■ピカレスク 人間失格
2002年8月22日 シネマスクエアとうきゅう(新宿)

 製作:北側雅司。企画:中島仁&内田ゆき。企画協力:川崎隆。プロデューサー:小野誠一&佐藤敏宏。キャスティング・プロデューサー:綿引近人。原作:猪瀬直樹『ピカレスク −太宰治伝−』(小学館刊)。脚本:山田耕大。監督:伊藤秀裕。撮影:安藤庄平。美術:山ア輝。録音:沼田和夫。照明:松井博。編集:矢船陽介。サウンドプロデュース&主題歌:河村隆一『Stop the time foreve』。音楽:大島ミチル。制作:ジーピー・ミュージアム。制作協力:エクセレント・フィルム。2002年、日本映画(製作:グランプリ)。カラー・ビスタ。モノラル。上映時間133分。2002年7月27日から8月30日までシネマスクエアとうきゅう(新宿)にて公開。配給:ジーピー・ミュージアム&ドラゴン・フィルム。
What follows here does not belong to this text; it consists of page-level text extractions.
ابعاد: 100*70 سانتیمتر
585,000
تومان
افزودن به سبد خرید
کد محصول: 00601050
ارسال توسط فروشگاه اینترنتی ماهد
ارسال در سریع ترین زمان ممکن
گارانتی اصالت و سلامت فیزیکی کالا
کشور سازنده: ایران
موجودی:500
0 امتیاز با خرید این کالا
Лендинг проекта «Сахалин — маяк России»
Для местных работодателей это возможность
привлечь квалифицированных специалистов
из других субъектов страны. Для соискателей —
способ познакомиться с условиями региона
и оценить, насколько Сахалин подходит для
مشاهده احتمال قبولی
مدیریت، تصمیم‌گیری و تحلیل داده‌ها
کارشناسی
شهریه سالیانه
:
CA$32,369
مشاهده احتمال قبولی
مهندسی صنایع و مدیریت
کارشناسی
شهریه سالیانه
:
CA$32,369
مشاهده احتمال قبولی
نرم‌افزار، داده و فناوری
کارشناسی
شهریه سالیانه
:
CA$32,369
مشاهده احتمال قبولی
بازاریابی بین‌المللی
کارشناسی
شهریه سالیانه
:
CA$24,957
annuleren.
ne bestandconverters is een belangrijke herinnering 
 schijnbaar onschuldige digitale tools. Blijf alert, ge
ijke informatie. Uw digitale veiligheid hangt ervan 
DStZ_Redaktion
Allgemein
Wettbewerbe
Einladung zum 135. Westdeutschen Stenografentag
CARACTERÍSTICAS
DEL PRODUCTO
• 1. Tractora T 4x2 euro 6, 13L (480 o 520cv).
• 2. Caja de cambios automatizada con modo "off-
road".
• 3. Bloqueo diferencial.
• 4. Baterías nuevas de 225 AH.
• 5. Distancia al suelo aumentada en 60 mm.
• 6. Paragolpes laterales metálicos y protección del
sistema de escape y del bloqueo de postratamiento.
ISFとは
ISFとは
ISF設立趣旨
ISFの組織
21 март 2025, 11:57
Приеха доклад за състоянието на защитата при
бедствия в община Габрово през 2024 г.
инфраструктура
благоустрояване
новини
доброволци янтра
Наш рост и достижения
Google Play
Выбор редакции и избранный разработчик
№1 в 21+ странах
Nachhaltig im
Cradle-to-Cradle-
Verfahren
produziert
 出演者は以下の通り。津島修治こと太宰治(河村隆一)。井伏鱒二(佐野史郎)。人妻女給である田辺なつみ(朱門みず穂)。太宰の友人である檀一雄(岸田修治)。太宰の友人である山岸外史(天宮良)。津軽芸者で内縁の妻である戸山初枝(さとう珠緒)。太宰の本妻である津島佐知子(裕木奈江)。『斜陽』のモデルとなった大田静(緒川たまき)。太宰と入水自殺する山口冨美江(とよた真帆)。初枝と間違いを犯す親戚の木館善次郎(大浦龍宇一)。共産党と手を切れと圧力をかける太宰の兄である津島文治(猪瀬直樹/旧:道路関係四公団民営化推進委員会委員)。筑摩書房の社長(田口トモロヲ)。芥川賞の選考をする大作家の佐藤春夫(大杉漣)。太宰担当の編集者である野中(???)。太宰のお目付け役の中畑慶吉(???)。太宰のお目付け役の北芳四郎(???)。
 昭和5年(1930年)から物語は始まる。そして、昭和23年(1948年)6月13日自殺。19日発見される。ちなみに、発見された日は太宰治の誕生日(1909年6月19日生まれ)だった。カルモチンによる心中事件を起した相手である「田部シメ子」が「田辺なつみ」に「小山初代」が「戸山初枝」に、また、太宰の子を産んだ「太田静子」は「大田静」、太宰の妻であった「石原美知子」は「津島佐知子」に、太宰と玉川上水で入水自殺した「山崎富栄」は「山口冨美江」になっていた。
 さて、「みんな、いやしい欲張りばかり。井伏さんは悪人です」と遺書で語るダサイ……もとい、堕罪……もとい、太宰を演じたのが、ミュージシャンの河村隆一。狂言自殺をしたり、佐藤春夫に「芥川賞をください」と懇願する手紙を何通も送り、叶えられないと知るや『創世記』で佐藤を批判して、激昂させるなど、とにかくお騒がせな人である。柳美里の男版といったところか(苦笑)?そんな太宰像と河村隆一のライトな存在感が合致したのか、河村太宰は悪くなかった。
 物語も悪くなく、女や薬物にだらしないダメ男としての太宰を巧みに描いている。杉並から突然、千葉にシーンが変わっているなど、場面転換が急で、今、スクリーンに映っている場所がドコか判りづらい箇所もあったが、佳作レベルの出来。ところで、緒川たまきは、この作品の後、フジテレビ系列で放送されているバラエティ番組『トリビアの泉』内の人気コーナー『ガセビアの沼』でブレイク(?)する。